A devotee of feminist history and a fashion-industry maven might seem a volatile author-illustrator combination, yet Shana Corey and Chesley McLaren make an auspicious match in You Forgot Your Skirt, Amelia Bloomer! (Scholastic), their gleeful skewering of "proper ladies." Amelia details how its title character shocked 1850s Seneca Falls, N.Y., by wearing the billowy pants that came to bear her name ("bloomers"). Yet although Amelia Bloomer campaigned for women's suffrage and the temperance movement, this is no textbook history.

Shana Corey, currently an associate editor at Random House Children's Books, conceived of her story (and its catchy title jibe) while an editorial assistant at Random. She drew from her studies at Smith College, where she majored in government and focused on women's history. She also mined her childhood memories of Maud Hart Lovelace's Betsy-Tacy titles and Laura Ingalls Wilder's Little House books. "When you take women's history classes, you always hear that women have been left out," she says. "But they are in history, because they're in the kids' books. There are so many strong female characters."

Corey composed a first draft and shared it with her Random House colleague, editor Heidi Kilgras. Amelia didn't fit Random's mass-market line of early readers and chapter books, but Kilgras introduced Corey to Scholastic editor Tracy Mack, who accepted the manuscript. Under Mack's direction, Corey pruned the history-heavy narrative and preserved its weightier facts in an afterword. The final version crisply explains how Amelia edited a women's newspaper and borrowed her distinctive look from Elizabeth Cady Stanton's cousin Libby. Thanks to her liberating garments, Amelia "ran and jumped and twirled ... and did all the things she had always wanted to do."

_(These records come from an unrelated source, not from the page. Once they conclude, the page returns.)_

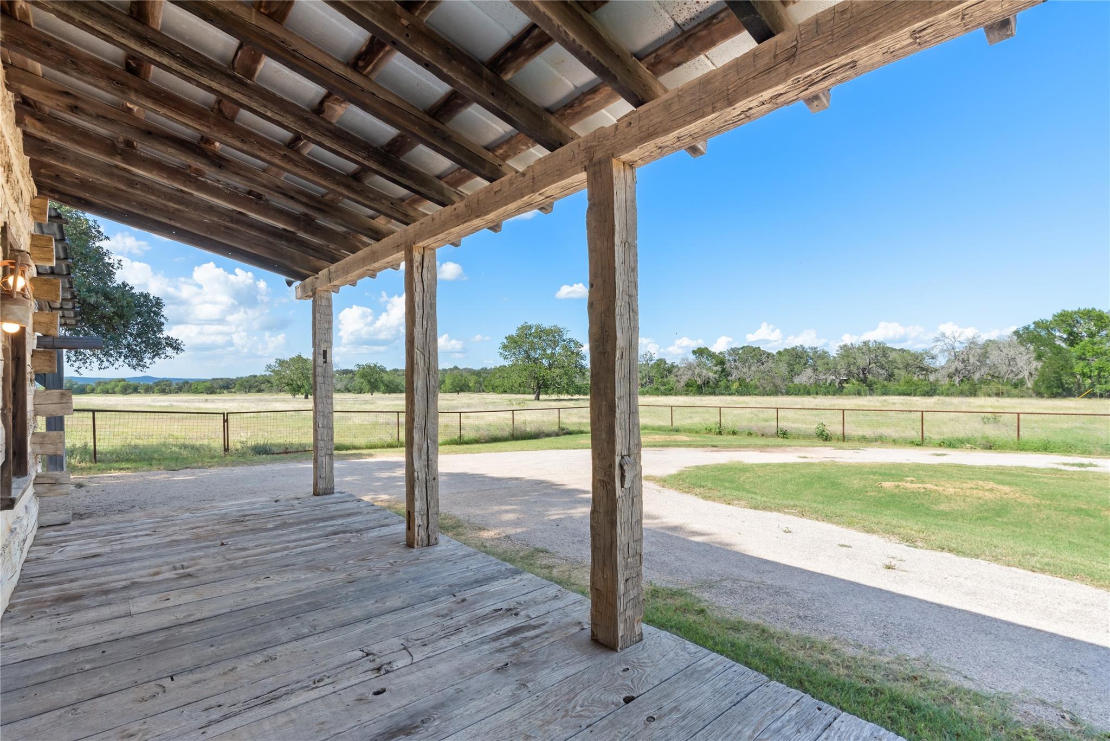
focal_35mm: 17
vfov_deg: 70.5
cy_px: 370
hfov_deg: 93.3
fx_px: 524
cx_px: 555
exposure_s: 1/100
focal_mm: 17
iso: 400
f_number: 8
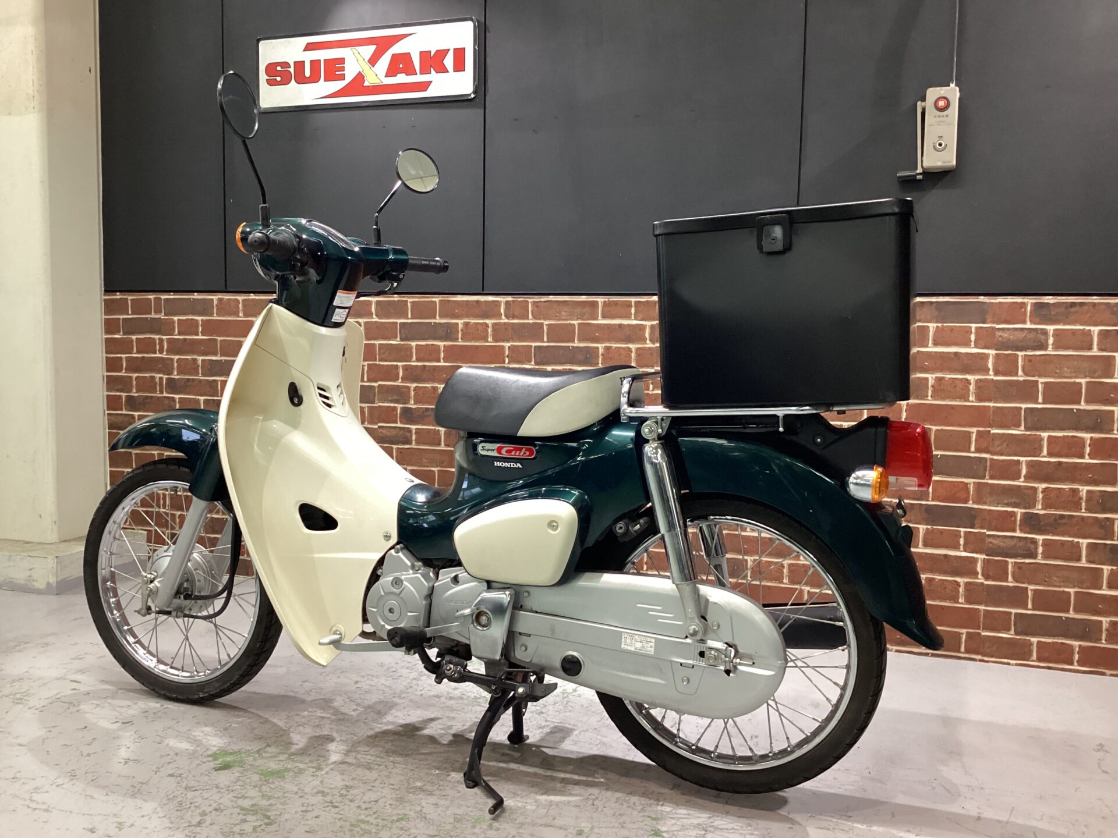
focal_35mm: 31
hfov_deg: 58.4
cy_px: 419
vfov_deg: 45.4
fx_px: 1001
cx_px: 559
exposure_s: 1/40
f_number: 2.4
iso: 320
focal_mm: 3.3
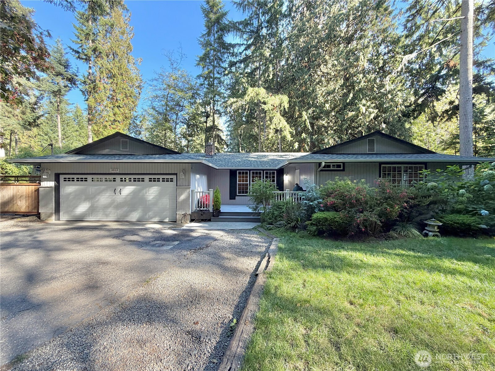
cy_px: 186
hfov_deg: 102.1
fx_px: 200
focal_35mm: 14
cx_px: 248
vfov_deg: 85.7
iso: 50
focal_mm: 2.22
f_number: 2.2
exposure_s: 1/121
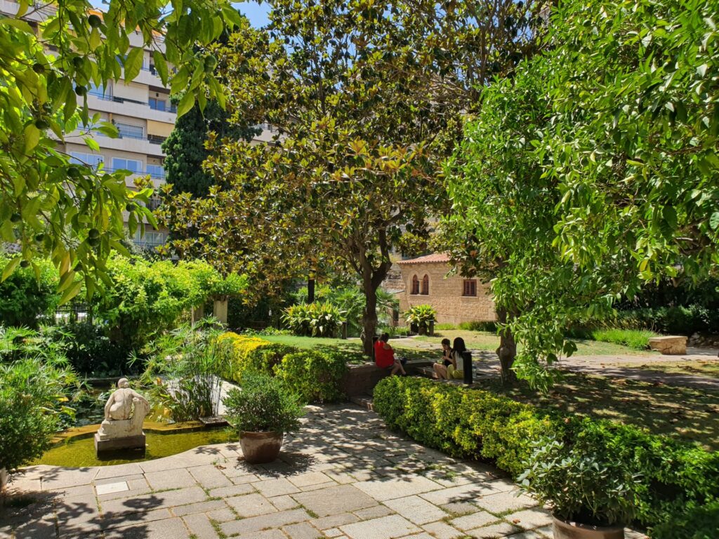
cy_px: 270
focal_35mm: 26
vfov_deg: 53.1
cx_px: 360
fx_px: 540
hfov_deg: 67.3
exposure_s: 1/890
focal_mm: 4.3
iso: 50
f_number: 2.4
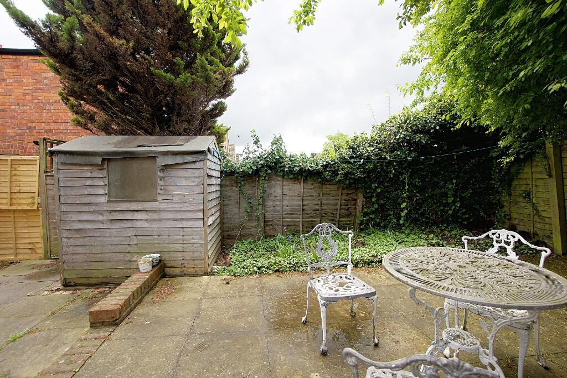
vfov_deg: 77.3
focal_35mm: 15
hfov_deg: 100.4
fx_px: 236
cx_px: 284
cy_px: 189
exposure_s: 1/80
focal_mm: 10
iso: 100
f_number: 5.6
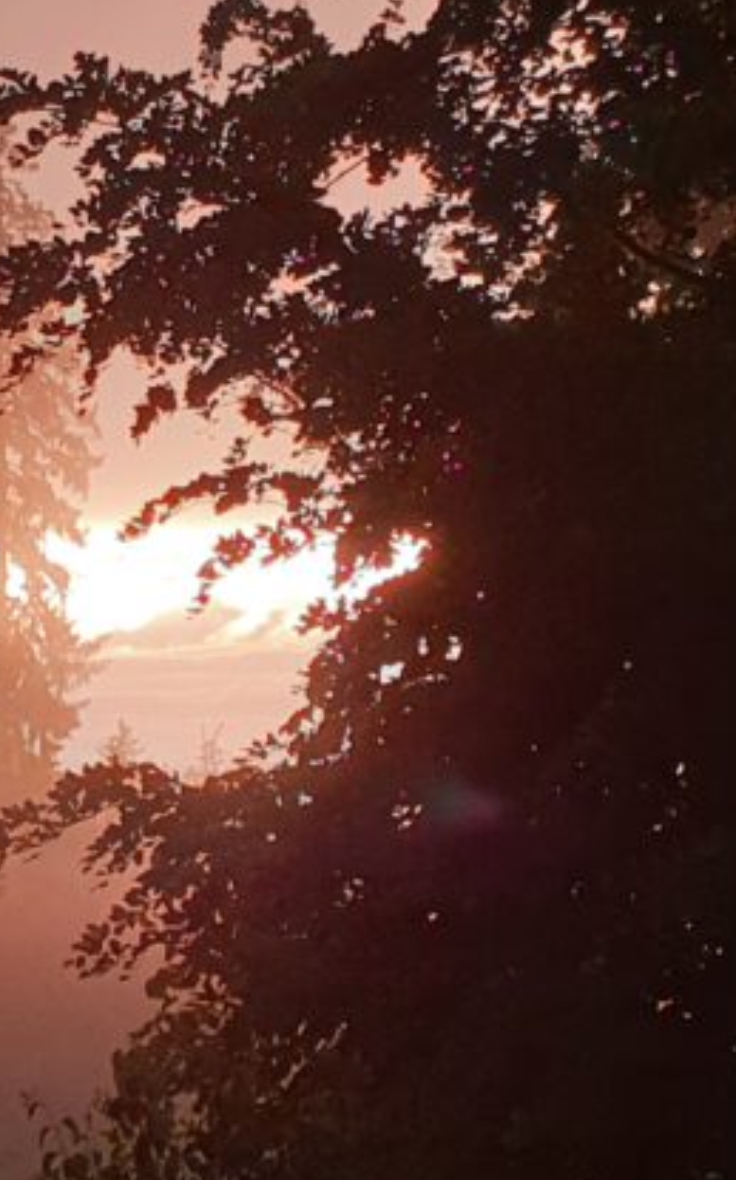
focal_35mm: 51
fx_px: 1638
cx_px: 45
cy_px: 711
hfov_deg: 24.4
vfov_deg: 39.4
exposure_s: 1/50
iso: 64
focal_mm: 4.3
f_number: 2.4
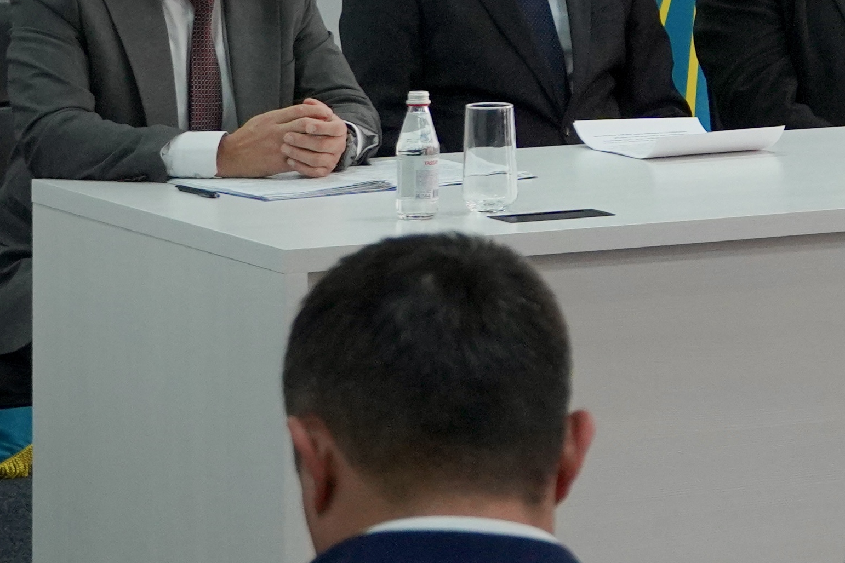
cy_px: -340
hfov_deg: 7.7
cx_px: 1443
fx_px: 6079
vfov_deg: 5.3
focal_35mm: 259
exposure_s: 1/160
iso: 1000
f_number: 5
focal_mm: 43
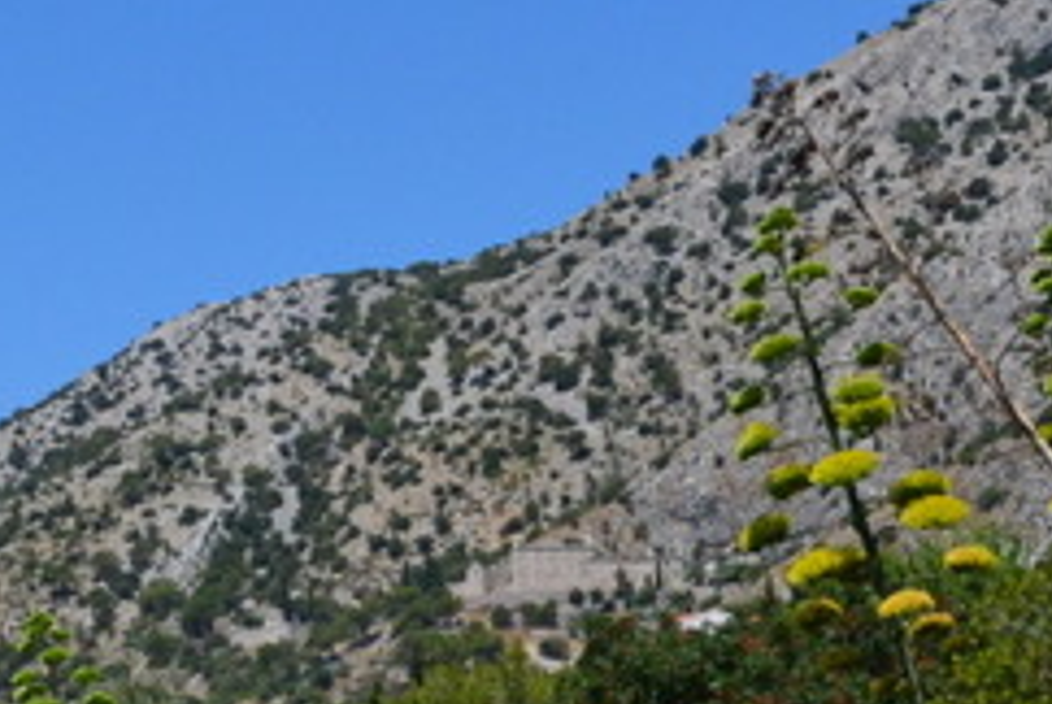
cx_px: 57
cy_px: 634
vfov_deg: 9.5
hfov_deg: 14.1
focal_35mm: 144
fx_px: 4203
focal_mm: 29
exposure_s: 1/500
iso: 360
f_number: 11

Corey hadn't envisioned Amelia as a fashion story until Mack showed her some of Chesley McLaren's modish illustrations. A graduate of Boston's School of the Museum of Fine Arts, McLaren had worked as a Seventh Avenue clothing designer until 1989, when Bloomingdale's hired her as an illustrator. McLaren developed a reputation for Parisian flair, and most recently lent her signature style to Saks Fifth Avenue's children's department. "I was known for drawing snooty-looking women that always had their noses in the air," she says. "Saks asked me to do a series of mannequins that basically look like bratty East Side kids. That was the first full-fledged children's thing I did."

When art director Marijka Kostiw spied McLaren's work in the New York Times, the illustrator came to Scholastic's attention. After meeting with Kostiw and Mack, she read Amelia and began photo research on upstate New York, circa 1851. This led to an aesthetic crisis for the Francophile: "Women were wearing these ugly bonnets. At age 20 they had these mean mugs!" she says, evidently appalled. "I had to Marie Antoinette it up a little bit."

McLaren restrained her impulse to gussy up her characters with flowers and bows, but her breezy Amelia is as likely to float through a garden as to fire off an editorial. "None of my people ever have their feet on the ground," McLaren admits, alluding to her gouaches of swaying, ethereal sophisticates. When she worried that her work was too "wild and frivolous" to suit "a serious woman who did important things," she simply remembered Corey's opening line: "Amelia Bloomer was not a proper lady."

Nevertheless, after her immersion in the American 19th century, McLaren sounds relieved to be back in 2000, working on as-yet-untitled projects. Corey remains inspired by history--her book on the All-American Girls Baseball League, illustrated by Brian Selznick, will be published by Scholastic in 2002--but she looks to the fictional future as well in First Graders from Mars, a projected Scholastic series to be illustrated by Mark Teague and scheduled for fall 2001.

Most of all, Amelia seems to have whetted Corey's fascination with "olden-days clothes" and pioneering girls. "When I was little, I would make up stories about what would happen if I met Laura Ingalls Wilder," she muses. "Sometimes I still think of that when I'm riding the subway: What would she think of what we're wearing?"